The time computing the RVS method is too slow in my approach.


Solution

  • According to Wikipedia, the ppf, or percent-point function (also called the Quantile function), can be written as the inverse function of the cumulative distribution function (cdf), when the cdf increases monotonically.

    From the figure shown in the question, the cdf of my custom distribution function does, indeed, increase monotonically - as is expected, since the cdf's of Gaussian and uniform distributions do so too.
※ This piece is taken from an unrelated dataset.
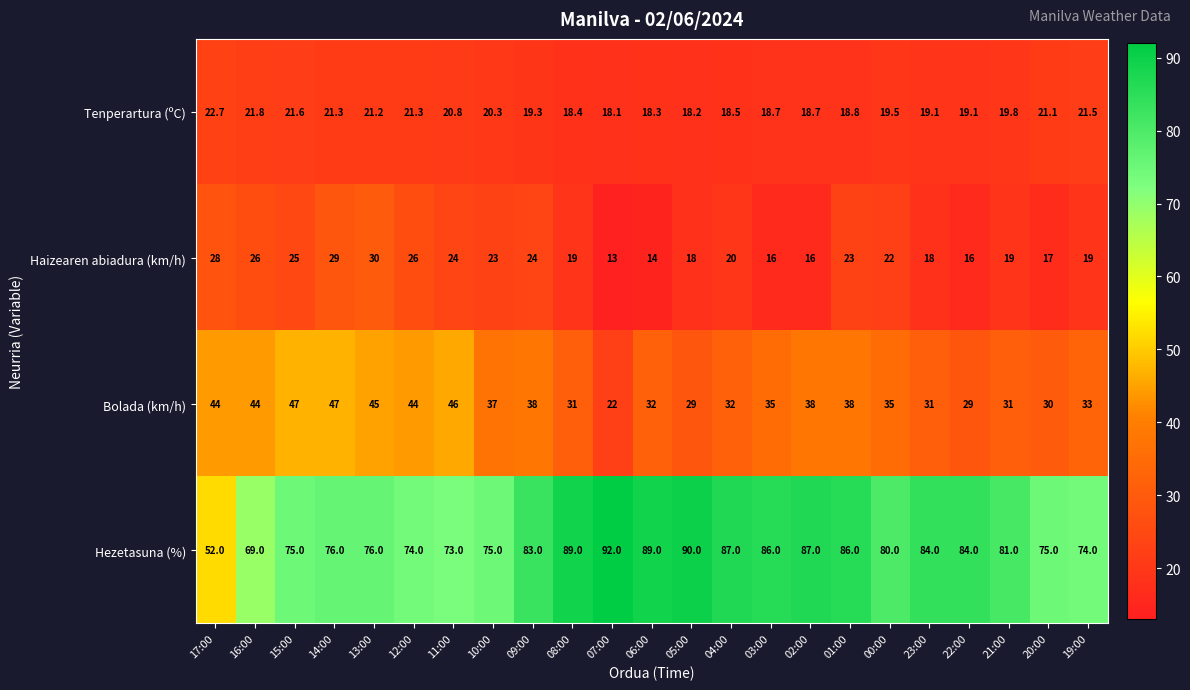

What is the maximum value for Haizearen abiadura (km/h)?

30.0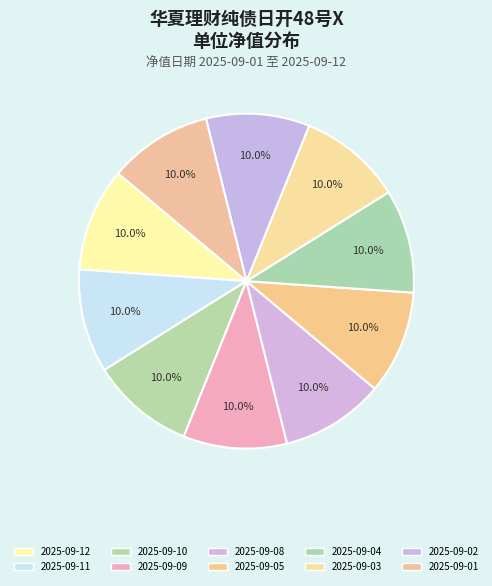

To the nearest percent, what percentage of the pie is 2025-09-09?

10%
    The ppf of the general normal distribution can be found in this Wikipedia page under "Quartile function". And the ppf of a uniform function defined between a and b can be calculated simply as p*(b-a)+a, where p is the desired probability.
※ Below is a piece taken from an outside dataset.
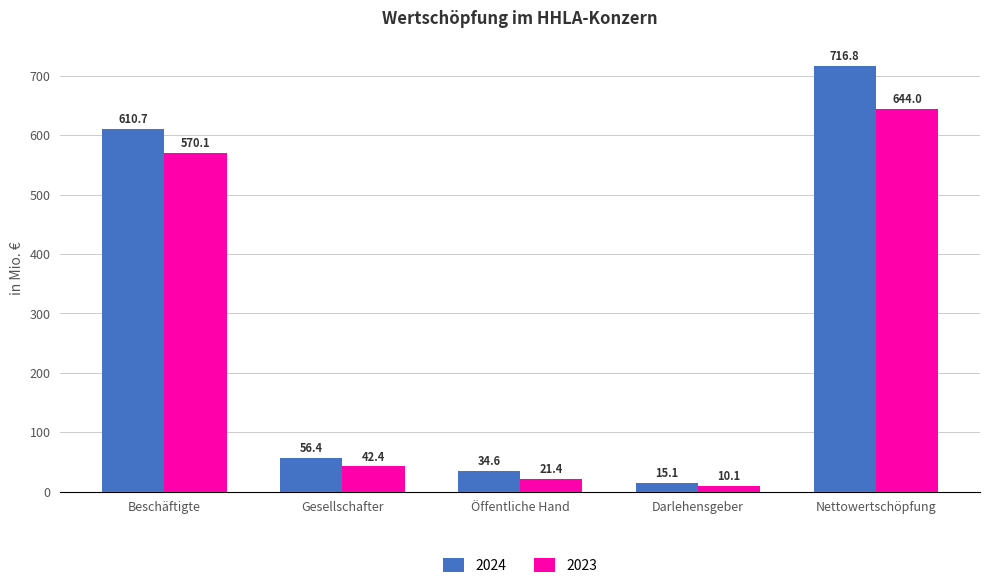

What is the lowest value of the 2024 series?

15.1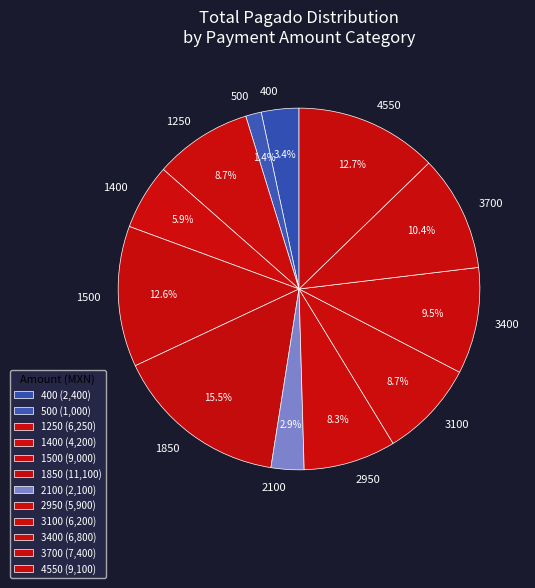

Is there any slice that represents more than half of the pie?

No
    But the inverse function of the sum of two functions, cannot (in general) be trivially written as a function of the inverses! See this Mathematics Exchange post for more information.

    Therefore, the partial "solution" I have found thus far is to save an array containing the cdf of my custom distribution when instantiating an object and then finding the ppf (i.e. the inverse function of the cdf) via 1D interpolation, which only works as long as the cdf is indeed a monotonically increasing function.
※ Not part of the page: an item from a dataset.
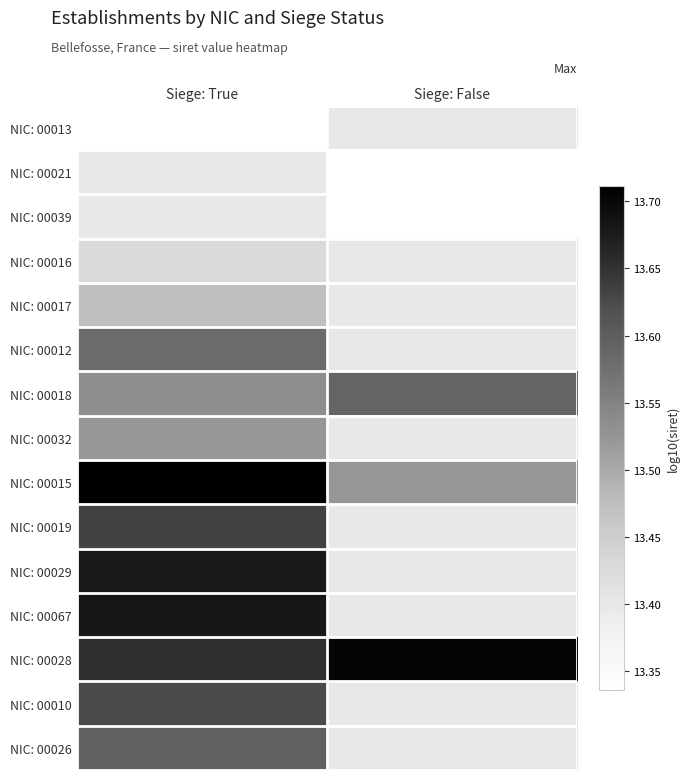

Which has a higher value, Siege: False or Siege: True?

Siege: True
    NOTE 1: I still haven't fixed the bound's check issue mentioned by Peter O.

    NOTE 2: The proposed solution is unviable if an ndarray of loc's were given, because of the lack of a closed-form expression for the Quartile function. Therefore, the original question is still open.

    The working code is now:

    import numpy as np
    from scipy.stats import rv_continuous
    import scipy.special as sc
    import matplotlib.pyplot as plt
    import time
    
    
    # The class definition
    class custom_distr(rv_continuous):
        def __init__(self, my_loc=0.5, my_scale=0.5, a=0.0, b=1.0,
                     init_ppf=1000, *args, **kwargs):
            super(custom_distr, self).__init__(a, b, *args, **kwargs)
            self.a = a
            self.b = b
            self.my_loc = my_loc
            self.my_scale = my_scale
            self.x = np.linspace(a, b, init_ppf)
            self.cdf_arr = self._cdf(self.x)
    
        def _pdf(self, x):
            # uniform distribution
            aux = 1/(self.b-self.a)
            # gaussian distribution
            aux += 1/np.sqrt(2*np.pi)/self.my_scale * \
                     np.exp(-0.5*((x-self.my_loc)/self.my_scale)**2)
            return aux/2  # divide by 2?
    
        def _cdf(self, x):
            # uniform distribution
            aux = (x-self.a)/(self.b-self.a)
            # gaussian distribution
            aux += 0.5*(1+sc.erf((x-self.my_loc)/(self.my_scale*np.sqrt(2))))
            return aux/2  # divide by 2?
    
        def _ppf(self, p):
            if np.any((p<0.0) | (p>1.0)):
                raise RuntimeError("Quantile function accepts only values between 0 and 1")
            return np.interp(p, self.cdf_arr, self.x)
    
    
    # Testing the class
    if __name__ == "__main__":
        a = 1.0
        b = 3.0
        my_loc = 1.5
        my_scale = 0.02
    
        my_cust_distr = custom_distr(name="my_dist", a=a, b=b,
                                     my_loc=my_loc, my_scale=my_scale)
    
        x = np.linspace(a, b, 10000)
    
        start_t = time.time()
        the_pdf = my_cust_distr.pdf(x)
        print("PDF calc time: {:4.4f}".format(time.time()-start_t))
        plt.plot(x, the_pdf, label='pdf')
    
        start_t = time.time()
        the_cdf = my_cust_distr.cdf(x)
        print("CDF calc time: {:4.4f}".format(time.time()-start_t))
        plt.plot(x, the_cdf, 'r', alpha=0.8, label='cdf')
    
        start_t = time.time()
        r = my_cust_distr.rvs(size=10000)
        print("RVS calc time: {:4.4f}".format(time.time()-start_t))
    
        plt.hist(r, density=True, histtype='stepfilled', alpha=0.3, bins=100)
    
        plt.ylim([0.0, the_pdf.max()])
        # plt.xlim([a, b])
        plt.grid(which='both')
        plt.legend()
    
        print("Maximum of CDF is: {:2.1f}".format(the_cdf[-1]))
    
        plt.show()
    

    The resulting image is: Generated image

    And the output is:

    PDF calc time: 0.0010
    CDF calc time: 0.0010
    RVS calc time: 0.0010
    Maximum of CDF is: 1.0
    

    The code is faster than before, at the cost of using a bit more memory.